Hi! I’m Tiffany. I’m prone to using a lot of words to make things sound lovely. Because of that I have written and re-written this about a dozen times just trying to be concise. You just want to know what you are getting into, right?

Here’s what you’ll find in my little space: writings/musings/stories on my life. I have a big(ish) family; five kids and my wonderful husband. Topics include: homeschool, travel, adoption, child loss/grief, marriage and living a Christ-centered life.

We strive to live simply and love well. Thanks for joining me on this journey. I’m so glad you’re here.

Tiffany

A Little on Ten-Year Grief

My breath catches. My heart races. I remember.

I remember when they were five and six. When they ran around with my son. I remember now how many years have passed, how long it’s been. I’m watching. Sitting on the outside, peering in. Wondering. Wishing. Tenderly remembering, trying to breathe. One breath. One moment. One day minute at a time.

The world still spins and time moves on. My other children have grown. But in ten year grief, the world stands a bit still. Remembering him. The five year old, toothless smile. Shy hellos to his friends. Missing him. Missing them. Missing that.

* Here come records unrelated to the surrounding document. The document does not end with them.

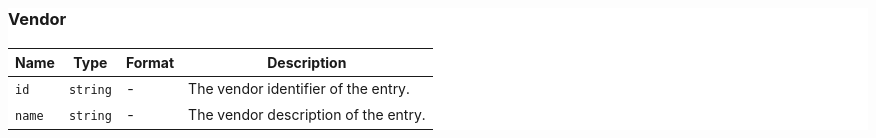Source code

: ### <a name="schema-vendor"></a>Vendor

Name|Type|Format|Description
---|---|---|---
`id`|`string`|-|The vendor identifier of the entry.
`name`|`string`|-|The vendor description of the entry.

When he died I built walls. I placed myself on the outside, watching. I couldn’t bear to be there. To see them closely. Hear their voices. Be in their little lives. I didn’t know my place. It was taken from me when he stopped breathing. I no longer belonged. These friends, moms of his friends, reached out and remembered. They fed us and cared for us but I couldn’t be with them without him. Small doses, push aside, bury deep. Smile on the outside. Come home and cry.

Middle school, homecoming, youth group…

Driving. Prom. Graduating.

I’m undone. Running into them. Watching them. What would he be like now? What would it feel like to be his mom? When his arms wrapped around me tight? His toothy grin or teenage scowl? His laugh. His hair. The conversations I don’t get to have.

He is complete and whole and holy. He is with his Creator, his Maker, his Savior. He no longer feels pain or exclusion or suffering or loss. He doesn’t have to carefully select his food or fight for his every breath. He doesn’t have to find the words to tell me he’s in pain or ashamed. Everything, for him, is made right.

But I miss him. Grief that never goes away. Ebbs and flows and grows with the years. It has been forever since I held my son and I long for him more today than any other day.

Death still stings.

Because we are still here. And everything here is tainted with broken. I cannot comprehend the true beauty or perfection of heaven just yet. I can only hope, imagine, dream and trust. Walk in faith. But I feel weak. Lean on Him, but he feels far.

Bring the pain, the grief, the suffering. Lay it at the foot of the cross. Bow down. Worship. Beg. Plead. Praise. Pray.

and walk away.

because death still stings. but God is good. because this world is broken. But He is coming to make all things new. because I am weak. But He is strong.